### WHAT IS NEEDED
Reproduce word for word the lines of the items below, starting at the line that contains "genus: Iris" and ending at the line that contains "family: Malvaceae", with both of those lines included. Copy nothing outside that span.

### PROVIDED RECORDS
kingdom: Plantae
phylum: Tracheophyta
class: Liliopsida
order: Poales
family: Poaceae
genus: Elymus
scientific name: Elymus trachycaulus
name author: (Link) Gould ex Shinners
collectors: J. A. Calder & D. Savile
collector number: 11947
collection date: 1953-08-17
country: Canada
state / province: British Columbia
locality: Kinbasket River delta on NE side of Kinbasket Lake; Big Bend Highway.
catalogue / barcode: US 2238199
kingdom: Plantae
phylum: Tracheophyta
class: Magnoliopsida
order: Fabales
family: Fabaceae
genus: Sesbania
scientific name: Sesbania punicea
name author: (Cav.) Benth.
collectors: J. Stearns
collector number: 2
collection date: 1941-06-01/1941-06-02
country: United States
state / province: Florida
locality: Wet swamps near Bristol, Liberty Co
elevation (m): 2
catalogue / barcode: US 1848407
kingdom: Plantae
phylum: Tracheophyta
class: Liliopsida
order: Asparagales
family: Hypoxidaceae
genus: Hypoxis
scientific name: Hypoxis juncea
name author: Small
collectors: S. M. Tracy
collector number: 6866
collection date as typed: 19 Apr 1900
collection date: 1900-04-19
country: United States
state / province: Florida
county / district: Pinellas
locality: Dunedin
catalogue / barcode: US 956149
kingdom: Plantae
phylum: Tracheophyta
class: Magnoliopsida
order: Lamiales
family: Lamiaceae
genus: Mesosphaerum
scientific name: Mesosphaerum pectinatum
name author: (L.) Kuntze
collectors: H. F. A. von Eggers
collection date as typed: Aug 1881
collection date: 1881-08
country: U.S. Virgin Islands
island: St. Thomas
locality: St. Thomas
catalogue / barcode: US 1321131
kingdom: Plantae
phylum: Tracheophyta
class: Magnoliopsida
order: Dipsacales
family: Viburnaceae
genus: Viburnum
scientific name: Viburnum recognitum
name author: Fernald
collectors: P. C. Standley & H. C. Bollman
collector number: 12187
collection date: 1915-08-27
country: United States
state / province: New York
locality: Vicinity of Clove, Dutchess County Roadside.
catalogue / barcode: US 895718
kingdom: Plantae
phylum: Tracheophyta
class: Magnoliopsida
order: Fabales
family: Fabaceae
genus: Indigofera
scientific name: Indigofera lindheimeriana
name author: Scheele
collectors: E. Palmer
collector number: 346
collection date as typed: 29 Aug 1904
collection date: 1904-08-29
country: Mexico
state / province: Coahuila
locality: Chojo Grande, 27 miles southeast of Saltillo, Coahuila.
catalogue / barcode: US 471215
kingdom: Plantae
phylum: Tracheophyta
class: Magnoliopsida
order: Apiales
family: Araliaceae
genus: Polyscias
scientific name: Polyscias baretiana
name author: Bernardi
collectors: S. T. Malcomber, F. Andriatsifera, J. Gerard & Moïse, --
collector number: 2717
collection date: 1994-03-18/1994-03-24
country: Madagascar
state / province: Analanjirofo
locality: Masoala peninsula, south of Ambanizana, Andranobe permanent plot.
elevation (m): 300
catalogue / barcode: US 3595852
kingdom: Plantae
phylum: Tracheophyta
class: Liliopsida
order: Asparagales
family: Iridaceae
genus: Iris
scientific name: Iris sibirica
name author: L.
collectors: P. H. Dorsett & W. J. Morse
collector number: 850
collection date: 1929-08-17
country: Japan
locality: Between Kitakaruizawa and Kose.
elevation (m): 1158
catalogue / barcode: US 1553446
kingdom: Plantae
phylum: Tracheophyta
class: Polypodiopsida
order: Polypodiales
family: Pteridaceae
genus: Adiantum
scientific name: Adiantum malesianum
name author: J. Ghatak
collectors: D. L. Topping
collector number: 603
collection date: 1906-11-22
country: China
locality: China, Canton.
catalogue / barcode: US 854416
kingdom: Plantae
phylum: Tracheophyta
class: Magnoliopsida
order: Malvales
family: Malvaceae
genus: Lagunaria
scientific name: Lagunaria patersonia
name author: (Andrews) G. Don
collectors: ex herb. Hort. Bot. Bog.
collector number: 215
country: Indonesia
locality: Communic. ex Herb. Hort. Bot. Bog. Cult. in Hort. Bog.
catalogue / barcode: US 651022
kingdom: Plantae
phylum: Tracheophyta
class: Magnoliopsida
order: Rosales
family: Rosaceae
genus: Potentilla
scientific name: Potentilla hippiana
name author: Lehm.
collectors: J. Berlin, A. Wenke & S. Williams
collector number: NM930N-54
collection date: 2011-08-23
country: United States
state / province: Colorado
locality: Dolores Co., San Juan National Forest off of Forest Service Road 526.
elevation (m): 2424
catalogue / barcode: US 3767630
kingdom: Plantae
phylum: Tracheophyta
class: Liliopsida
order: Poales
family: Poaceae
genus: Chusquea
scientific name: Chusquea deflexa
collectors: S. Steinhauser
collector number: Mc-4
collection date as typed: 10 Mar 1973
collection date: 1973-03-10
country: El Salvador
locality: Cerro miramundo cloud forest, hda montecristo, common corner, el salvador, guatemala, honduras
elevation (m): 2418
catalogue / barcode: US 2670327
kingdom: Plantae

### SOLUTION TO THIS TASK
genus: Iris
scientific name: Iris sibirica
name author: L.
collectors: P. H. Dorsett & W. J. Morse
collector number: 850
collection date: 1929-08-17
country: Japan
locality: Between Kitakaruizawa and Kose.
elevation (m): 1158
catalogue / barcode: US 1553446
kingdom: Plantae
phylum: Tracheophyta
class: Polypodiopsida
order: Polypodiales
family: Pteridaceae
genus: Adiantum
scientific name: Adiantum malesianum
name author: J. Ghatak
collectors: D. L. Topping
collector number: 603
collection date: 1906-11-22
country: China
locality: China, Canton.
catalogue / barcode: US 854416
kingdom: Plantae
phylum: Tracheophyta
class: Magnoliopsida
order: Malvales
family: Malvaceae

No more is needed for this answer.